You Can Get What You’re Looking For In A New Toilet
Manufacturers to the likes of Kohler, American Standard, TOTO, Swiss Madison, and OVE Decors have all come out with their latest models. You can purchase many of these models for less than $300. For example, the OVE Decors Buxton model dual flush elongated white 1-piece with a 1.6 gallons per flush (GPF)/1.1 GPF is $242.99. Another great buy is the Swiss Madison Ivy dual flush elongated toilet in white. It’s 1-Piece 0.8/1.28 GPF for $179. If you look, you can find great deals on high-end toilets. When manufacturers come out with new models or have a surplus of a particular model, they sell them to buyers like Home Depot or Lowes, and they pass the savings off to the consumer.
Think about this, your bathroom toilet will be with you for 20-25 years. It’s a critical component of your home, so don’t skimp on it. While color and price are important, the amount of water it consumes and how effectively it flushes are equally important—finding a toile that uses 1.1-1.28 gallons per flush (GPF) and has significant flushing power should be at the top of the list.
Some Toilets Used 5 Gallon Per Flush
Before 1994 the standard toilet used 3.5 to 5 gallons of water per flush. Not so any longer, the Energy Act of 1992 that became law in 1994 requires that toilets use a maximum of 1.6 gallons per flush. If you purchase a toilet containing the WaterSense label, the gallon per flush (GPF) is less than the mandated 1.6 GPF. Before you make an impulse purchase, remember you have many choices, and you won’t need to break the bank to get the exact toilet you want.
The first era of low-flow toilets was abysmal—or rather, they were non-existent because manufacturers modified a few things to minimize water use but left the core design the same. As a result, you had to flush it twice (so water conservation went down the drain!).
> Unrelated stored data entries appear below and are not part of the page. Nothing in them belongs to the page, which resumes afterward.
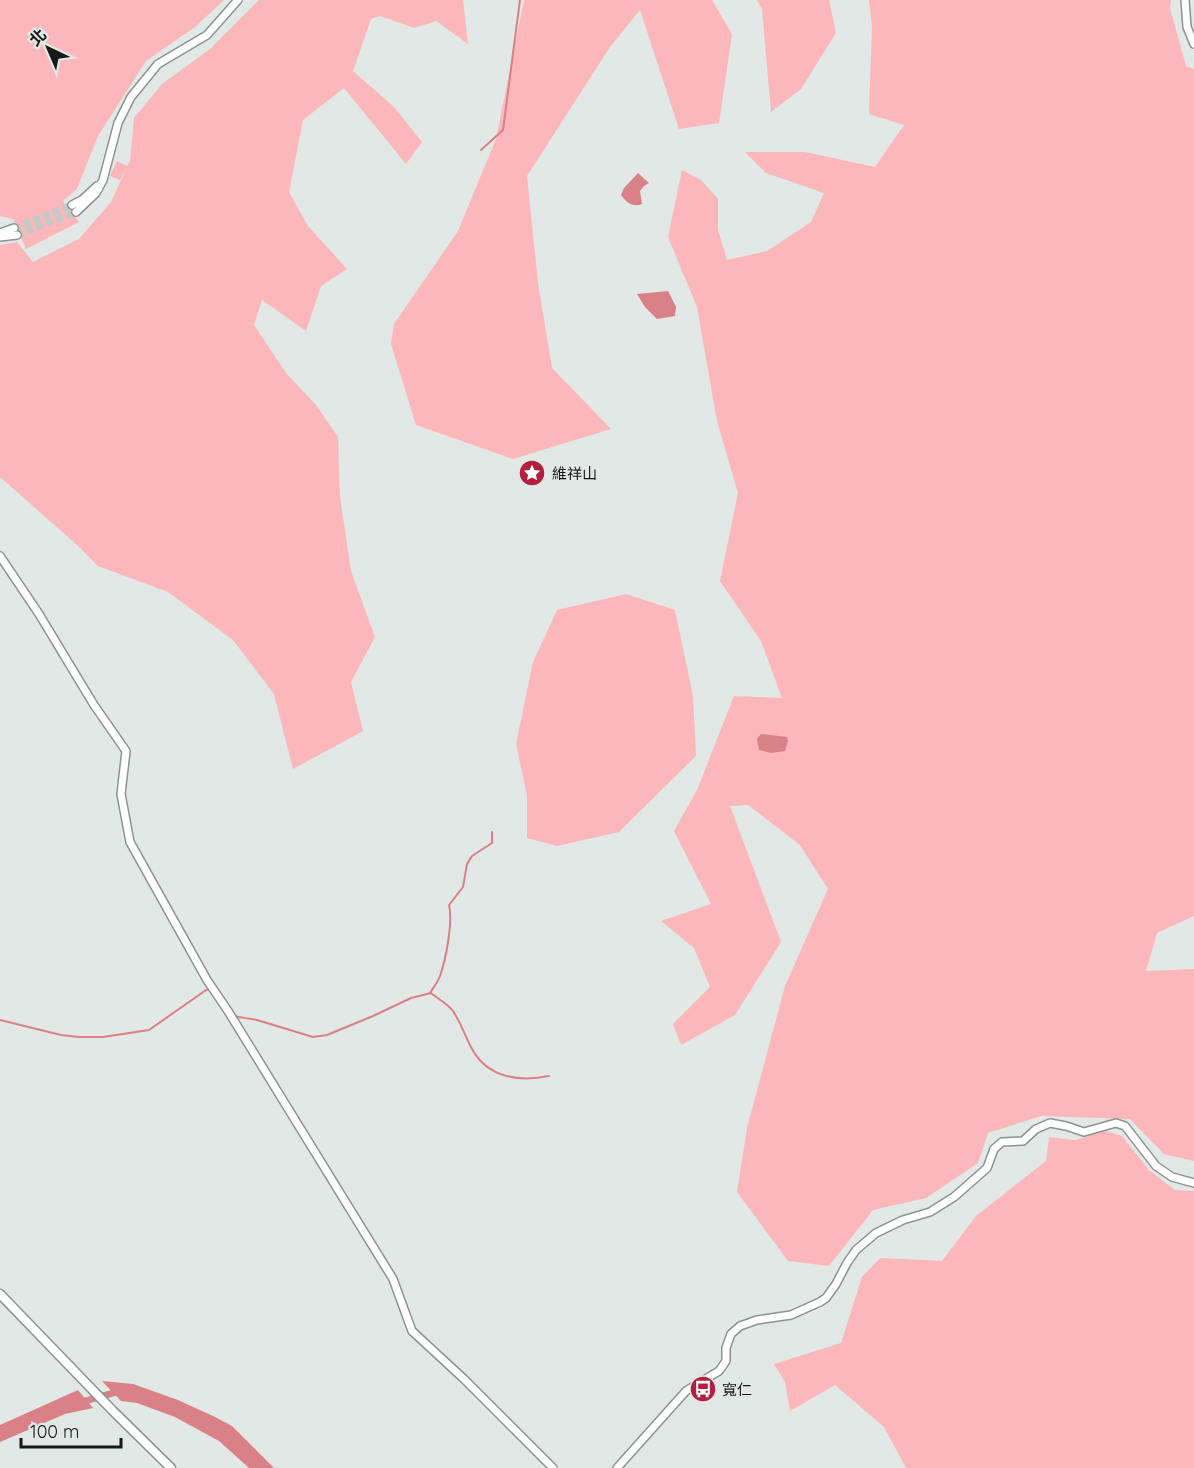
<svg xmlns="http://www.w3.org/2000/svg" width="1194" height="1468" font-family="Quicksand,'Noto Sans TC',sans-serif">
<rect width="100%" height="100%" fill="#e1e8e5"/>
<path fill="#fcb7ba" d="M0,0h224l-29,27 -49,34 -48,75 -21,53 -14,12 16,21 -53,27 -13,-30 -13,-3z
M259,0h204l5,44 -32,-23 -22,7 -34,-12 -9,3 -18,52 41,36 28,35 -16,22 -62,-76 -41,32 -14,72 19,34 39,43 -26,17 -15,45 -44,-31 -8,25 32,48 30,32 22,32 2,60 11,74 24,66 -24,45 12,49 -70,38 -19,-75 -41,-54 -65,-48 -70,-26 -22,-22 -76,-67v-232l17,-3 16,20 46,-23 32,-37 16,-35 -7,13 -10,-4 7,-15 10,5 3,-5 4,-43 28,-34 48,-35z
M524,0h188l20,34 -13,89 -40,6 -39,-119 -30,37 -83,129 11,107 14,85 59,61 -98,30 -97,-34 -25,-81 3,-20 64,-93 38,-92z
M757,0h72l7,33 -35,56 -30,23 -9,-103z
M869,0h302l-1,8 16,58 8,3v847l-37,17 -11,38 48,-2v192l-30,-7 -34,-35 -89,-3 -53,17 -10,30 -52,35 -53,12 -44,56 -41,-5 -51,-69 10,-64 38,-142 43,-97 -28,-44 -52,-40 -18,1 51,136 -46,73 -54,30 -8,-21 37,-37 -16,-39 -33,-27 50,-17 -37,-73 23,-41 37,-94 48,2 -21,-57 -41,-60 18,-88 -21,-72 -20,-114 -29,-70 14,-67 19,10 17,19v31l9,30 40,-9 44,-29 13,-29 -58,-20 -21,-21h60l70,15 29,-42 -35,-11 3,-88z
M626,594l49,16 18,86 3,60 -77,76 -62,14 -30,-8v-43l-11,-51 17,-82 24,-52z
M1105,1131l17,5 27,34 26,20 19,1v277h-288l-22,-41 -49,-42 -45,26 -5,-29 -11,-18 67,-21 21,-66 18,-19 62,3 34,-45 70,-55 3,-24 26,3z"/>
<path fill="#d98187" d="M638,173l11,10 -5,3 -4,5 2,13c-9,4 -16,-2 -21,-9l3,-7z
M668,291l8,16 -1,9 -18,3 -12,-12 -8,-13z
M761,734l26,3 1,4 -3,10 -14,2 -12,-3 -2,-11z
M102,1381l31,3 45,16 37,17 17,9 42,42h-25l-30,-27 -44,-24 -38,-14 -16,-2z
M78,1390l15,18 -28,6 -65,28v-17z"/>
<g fill="none" stroke-linecap="round" stroke-linejoin="round">
<path stroke="#d98187" stroke-width="2" d="M481,150l22,-20 17,-130
M430,993c3,-5 8,-11 10,-17 6,-17 13,-54 9,-71l14,-18 4,-23 5,-8 20,-13v-11
M217,1001l10,15
M233,1016l24,4 56,17 14,-2 46,-19 38,-18 20,-5c7,6 17,11 22,18 8,12 12,25 19,38 16,29 47,33 77,27
M0,1020l61,15 18,2h24l46,-7 60,-42"/>
<path stroke="#d98187" stroke-width="7" d="M78,1403l42,-12"/>
<path stroke="#c3c9c6" stroke-width="7" stroke-dasharray="7 3.5" stroke-linecap="butt" d="M14,228l58,-23
M17,235l59,-23"/>
<defs>
<path id="minor" d="M1185,0l2,27 7,17
M72,205l10,-5 15,-14
M76,212l20,-19 7,-13 15,-57 13,-26 27,-33 49,-29 31,-35
M0,233l14,-5
M0,237l17,-2
M0,556l39,58 55,91 32,46 -5,43 9,48 77,138 21,31 165,268 19,52 52,48 89,89
M617,1468l69,-77 33,-20 7,-10v-13l5,-14 9,-8 17,-6 34,-5 29,-13 6,-4 10,-14 11,-21 9,-13 20,-17 27,-13 27,-8 24,-15 33,-29 7,-19 8,-7 21,-1 13,-12 14,-6 16,3 18,6 32,-9 9,3 31,40 16,11 22,6"/>
<path id="major" d="M0,1294l113,117 58,57"/>
</defs>
<use href="#minor" stroke="#8c9390" stroke-width="10"/>
<use href="#major" stroke="#8c9390" stroke-width="11"/>
<use href="#minor" stroke="#fff" stroke-width="7"/>
<use href="#major" stroke="#fff" stroke-width="8"/>
</g>
<defs>
<symbol id="sight-disc" viewBox="-11 -11 22 22"><circle r="9.5" fill="#b21f3f" stroke="#e1e8e5"/><path d="M0-6L1.8-2.2L6-1.7L2.9 1.2L3.7 5.4L0 3.3L-3.7 5.4L-2.9 1.2L-6-1.7L-1.8-2.2Z" fill="#fff"/></symbol>
<symbol id="bus-disc" viewBox="-11 -11 22 22"><circle r="9.5" fill="#b21f3f" stroke="#e1e8e5"/><path d="M-5-6H5V4H4V6H2V4H-2V6H-4V4H-5ZM-3.5-4V0h7V-4ZM-3.5 1.2v1.5H-2V1.2ZM2 1.2v1.5H3.5V1.2Z" fill="#fff"/></symbol>
</defs>
<g fill-rule="evenodd">
<use href="#sight-disc" x="517" y="458" width="30" height="30"/>
<use href="#bus-disc" x="688" y="1374" width="30" height="30"/>
</g>
<g text-anchor="middle" dominant-baseline="central" stroke-width="4.5" stroke-linejoin="round" paint-order="stroke">
<g font-size="15" fill="#171918" stroke="#e1e8e5" text-anchor="start">
<text x="552" y="473">維祥山</text>
<text x="722" y="1389">寬仁</text>
</g>
</g>
<g transform="translate(48 48) rotate(316)" stroke="#e1e8e5" stroke-width="4.5" paint-order="stroke">
<path d="M0-4.5L10 22L0 15L-10 22Z" fill="#171918"/>
<text y="-9" font-size="16" font-weight="bold" text-anchor="middle" fill="#171918">北</text>
</g>
<path d="M21 1438v9h100v-9" fill="none" stroke="#171918" stroke-width="3"/>
<text x="30" y="1438" font-size="18" fill="#171918" stroke="#e1e8e5" stroke-width="4.5" paint-order="stroke">100 m</text>
</svg>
However, 15 years later, more of these toilets are more than functional; they have equal performance compared to a toilet that used 3-5 GPF. In addition, manufacturers have significantly improved design features such as bigger trap ways to avoid clogging and larger flush valves that allow for a more forceful stream of water to enter the bowl.
Here’s A Checklist When Making a Toilet Purchase
- Find a toilet that’s an ergonomically correct fit for you and those in the family.
- What color compliments your decor? While most toilets installed today are white or off-white, you can order them in various colors.
- Do you want something modern or conventional?
- Set a budget and remember your toilet will be with you for many years. Get the toilet you want, and don’t make your decision solely on money.
- Check out all the new toilet technologies, such as built-in night lights, air fresheners, bidet cleansing seats.
- Try to purchase a toilet with the WaterSense Label. It will conserve water and save you a few bucks along the way.
- Remember, dual flush toilets are great for saving water. It uses 1.1 GPF for liquid waste and 1.28 for solid waste.
- You can shop online to find the best value. Some home centers will price match even if the product is online.
- If you’re not a do-it-yourselfer, have your toilet installed by a plumbing contractor.
- Never make an impulse purchase. You may have your toilet for the next 10 to 20 years.